#### Supplied text
.....
Thonburi, a maze of markets, wooden river homes, and ancient temples, is located across the Chao Praya River from the more polished Bangkok. It was the kingdom’s capital for about 15 years in the eighteenth century, before Rama I became the ruler and founder of the current royal dynasty.

It remained independent for nearly 200 years, before being merged with Bangkok in 1971. I had read about this short span of time in Thai history during my pre-trip research, but it wasn’t until I saw the Thonburi Food and Canals Adventure advertised by our friends at Bangkok Food Tours that I added this part of town to our itinerary.


We met our guide at the BTS Skytrain Talad Phlu station and traveled a short distance by local taxi – meaning in the back of a covered pick up truck – to Thonburi center. This is a small area crammed with street food stalls and open-air restaurants. Only a few steps in and we came upon a dumpling cart showcasing an unbelievable range of delectable delights (photo above). Our guide picked a few out for us and we went on our way to the first restaurant – a glorified “meat and three,” Thai-style. It was still morning and our guide explained to us that the Thai people don’t really do breakfast – that is, they eat a meal in the morning, but they don’t have many foods that are designated as purely breakfast foods. (FYI – you’ll usually fresh find cow’s milk or bread only in hotels or restaurants that cater to Westerners.) This is why we chose a spicy a pork stir fry as our first meal of the day. We sat down and shared our stir fry, along with the dumplings we bought previously. As you can see (below), the fanciest meal option, featuring more food than anyone could possibly eat, topped out at 30 Baht (US $0.85 or UK £0.69). We chose the lightest meal, as we had a full day of eating ahead of us.


We wandered around the center for a little longer, taking in the sights and smells of food vendors along the old train platform, waiting for trains to pass with hungry passengers coming into Bangkok from the countryside for work or to deliver food and goods. What better way to start the work day than roasted chicken on a stick or a whole fried fish? We stopped again in a restaurant known for its beef shin soup. As in other parts of Asia, the slow-cooked meat and broth are the stars of the dish, though you could season it to your liking with the wide array of sauces and spices that adorned each table.


We set off again for Talad Phlu market (or Talat, variations based on region of author), which is a true local market, serving the historically Chinese population in this part of town. Here we enjoyed some lovely coconut pastries called “khanom krok” (photo of them being made below) with Thai tea (strong black tea with condensed milk), and picked up some fish food – more on that in a moment.
.....
#### Source data
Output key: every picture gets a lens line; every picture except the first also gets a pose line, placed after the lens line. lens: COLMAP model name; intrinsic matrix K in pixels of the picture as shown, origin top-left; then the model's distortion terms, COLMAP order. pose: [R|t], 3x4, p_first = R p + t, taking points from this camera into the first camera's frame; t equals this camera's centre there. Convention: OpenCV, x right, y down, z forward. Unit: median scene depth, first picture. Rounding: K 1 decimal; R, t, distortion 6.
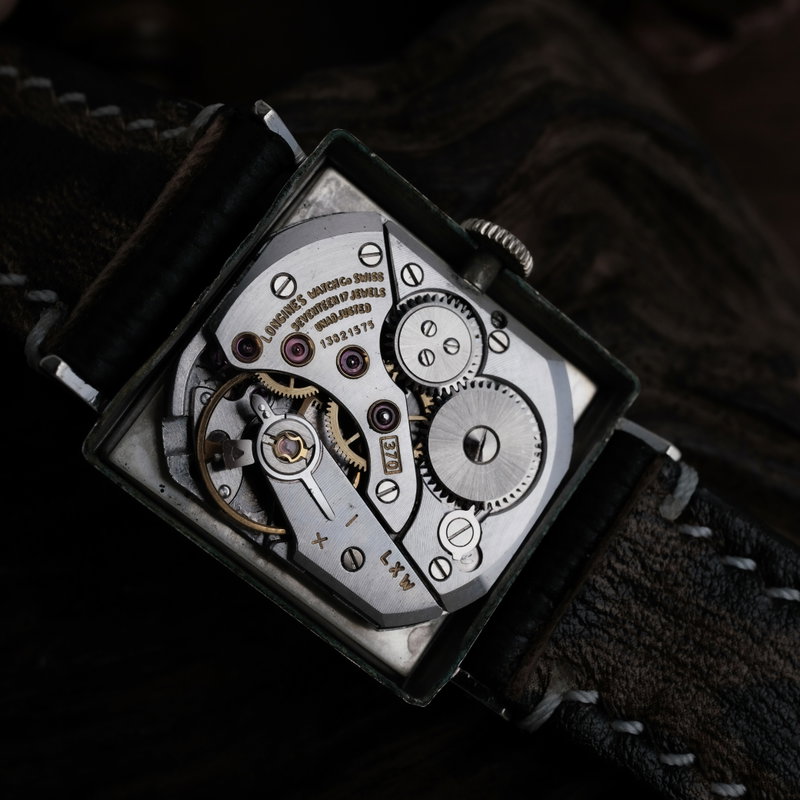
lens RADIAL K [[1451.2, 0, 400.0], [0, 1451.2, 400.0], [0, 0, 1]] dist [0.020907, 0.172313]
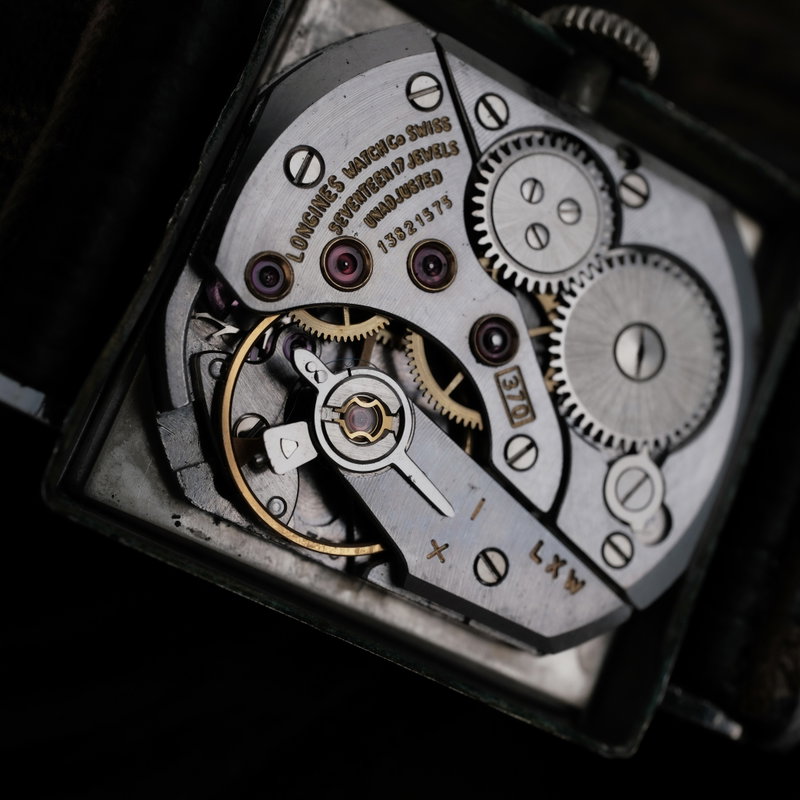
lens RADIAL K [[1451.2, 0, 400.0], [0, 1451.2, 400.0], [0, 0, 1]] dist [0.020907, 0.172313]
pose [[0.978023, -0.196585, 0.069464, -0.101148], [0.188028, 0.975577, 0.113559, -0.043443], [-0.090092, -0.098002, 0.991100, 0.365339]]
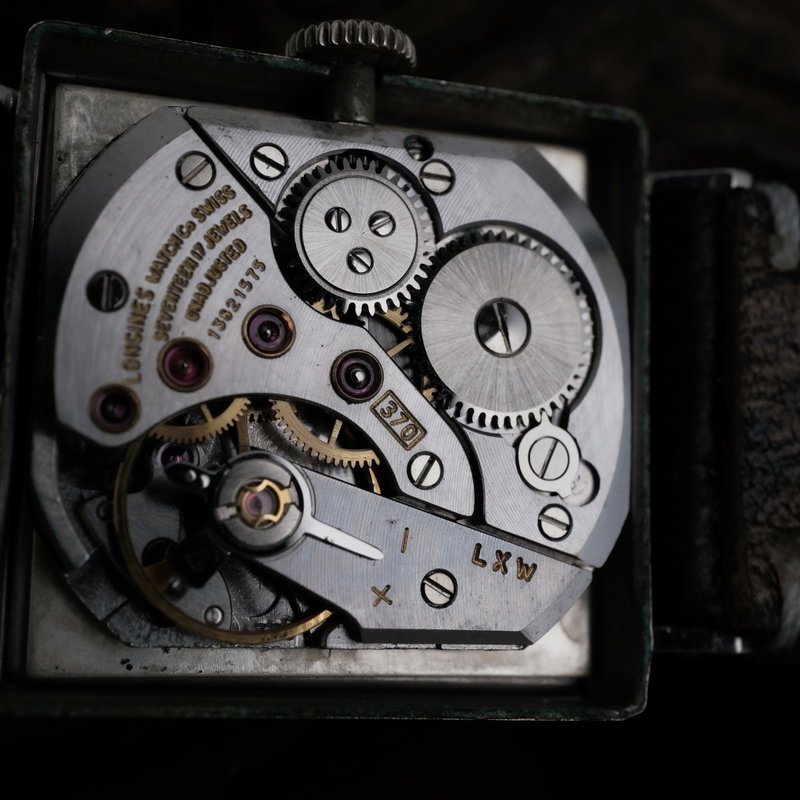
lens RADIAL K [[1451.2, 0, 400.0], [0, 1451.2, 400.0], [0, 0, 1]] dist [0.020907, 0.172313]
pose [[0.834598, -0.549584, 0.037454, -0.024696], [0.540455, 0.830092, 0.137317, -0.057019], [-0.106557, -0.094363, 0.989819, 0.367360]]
.....
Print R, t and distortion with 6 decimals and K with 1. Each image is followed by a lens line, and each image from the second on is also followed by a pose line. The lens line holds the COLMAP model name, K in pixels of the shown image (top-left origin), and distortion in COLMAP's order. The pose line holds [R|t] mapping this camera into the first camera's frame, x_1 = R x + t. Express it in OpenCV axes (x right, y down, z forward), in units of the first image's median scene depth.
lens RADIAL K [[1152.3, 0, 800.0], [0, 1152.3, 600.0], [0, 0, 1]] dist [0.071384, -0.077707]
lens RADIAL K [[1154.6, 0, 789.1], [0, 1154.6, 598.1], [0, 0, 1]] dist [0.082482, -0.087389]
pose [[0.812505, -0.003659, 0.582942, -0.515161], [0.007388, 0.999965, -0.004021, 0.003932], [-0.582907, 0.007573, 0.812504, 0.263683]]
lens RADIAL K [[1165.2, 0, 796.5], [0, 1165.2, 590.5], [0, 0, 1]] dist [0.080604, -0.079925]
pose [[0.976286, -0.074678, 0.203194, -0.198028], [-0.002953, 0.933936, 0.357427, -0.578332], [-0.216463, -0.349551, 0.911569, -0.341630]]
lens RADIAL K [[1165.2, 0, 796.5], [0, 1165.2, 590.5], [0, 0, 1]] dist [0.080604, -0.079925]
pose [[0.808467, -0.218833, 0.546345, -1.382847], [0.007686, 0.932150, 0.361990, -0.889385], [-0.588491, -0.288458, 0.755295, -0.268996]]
.....
#### Exercise 1
Transcribe the Thonburi passage word for word, everything from "We set off again" down to "in a moment.".
#### Exercise 2
Write the next part of the Thonburi food tour passage, picking up right after its final sentence.
The records are drawn from a separate source unrelated to the Thonburi passage.

#### Answer space 1
We set off again for Talad Phlu market (or Talat, variations based on region of author), which is a true local market, serving the historically Chinese population in this part of town. Here we enjoyed some lovely coconut pastries called “khanom krok” (photo of them being made below) with Thai tea (strong black tea with condensed milk), and picked up some fish food – more on that in a moment.

#### Answer space 2
Next, we boarded our own long-tail boat, by which we would see the canal life hidden away to most tourists. The most efficient way to get around this part of the world is by boat and we were happy and watch monitor lizards splash into the river along the way. Fishing is not permitted near the temples along the river, so it was a great spot to stop and feed the fish, who greedily fought their way to the surface to eat every last crumb. 

Our first stop was at Hua Hin Artist Village. This small community features a few restaurants, a community center, some homes, and the Baan Sillipan Artist House. (Follow the link for fantastic photos and more information.) Artists are invited from all over Thailand to stay, exhibit, and create new works while tourists like us have a look around. We were greeted by two ladies cooking sausages and what appeared to be the tips of duck wings over a charcoal fire on their food cart. Even though we had eaten so much already, we can never pass up meat on a stick. We had one of each. We took a look around the small village temple and made a donation to the monks upon leaving. We walked over to an empty, waterside café where the owner was clearly expecting us. At this point, I had stupidly decided to stop being such a tourist wanker who takes photos of everything we eat - which I regret because this woman served us the best prawn Penang curry EVER. I really wish I had a photo to remember it by. Maybe the secret is in their local river prawns? We enjoyed the curry and rice while taking in the view of the river houses and long tail boats traveling along the canal. We then walked just a few steps over to the Artist House, which featured a work/exhibition space for artists surrounded by small, riverfront shops selling anything from fruit juices to clothes to handmade soaps. There were serene spaces for artists to work, to display their art, to meditate beside their own courtyard shrine, and even a small room with benches for watching performances.


Our boat driver was waiting for us at the pier, so we journeyed out of the small canals and into the large and VERY busy Chao Praya River. Apologies for my fingers on the screen but I still can’t believe that I didn’t drop my phone into the water, it was a wild ride in a small–ish boat. That’s the Grand Palace across from us on the right, at the beginning of the video.



Our last stop of the tour was Wang Lang Market – follow the link for someone else’s great photos. This is what I envisioned when I thought about having a local tour in Thailand. This huge, crowded market is very popular with the natives and sells everything that anyone could need – meat, fish, vegetables, fruit, desserts, clothes, street food lunch boxes, juices, pet supplies, home goods - anything! We found a street food genius who was making fruity popsicles in a special contraption that would quickly freeze his creations in 90F+ heat with no electricity needed. And none of that “let’s translate everything into English for the tourists” here. The vendors are lovely and accommodating and speak some English but the permanent restaurants we found only had menus in Thai. I’m happy to point, smile, and take a chance on what gets delivered to our table – but fortunately, our guide was still with us and helped with the selections.


Below are the "to-go" lunch boxes for the local workers - fish, rice, and vegetables. And, if they aren't full after that, they can get dessert - a bag of deliciously sweet pineapple. I'm not a rocket scientist, but maybe these super affordable "real fast food" selections have something to do with why the Thai people are so slim, happy, and smiley while we in the West are, um, not...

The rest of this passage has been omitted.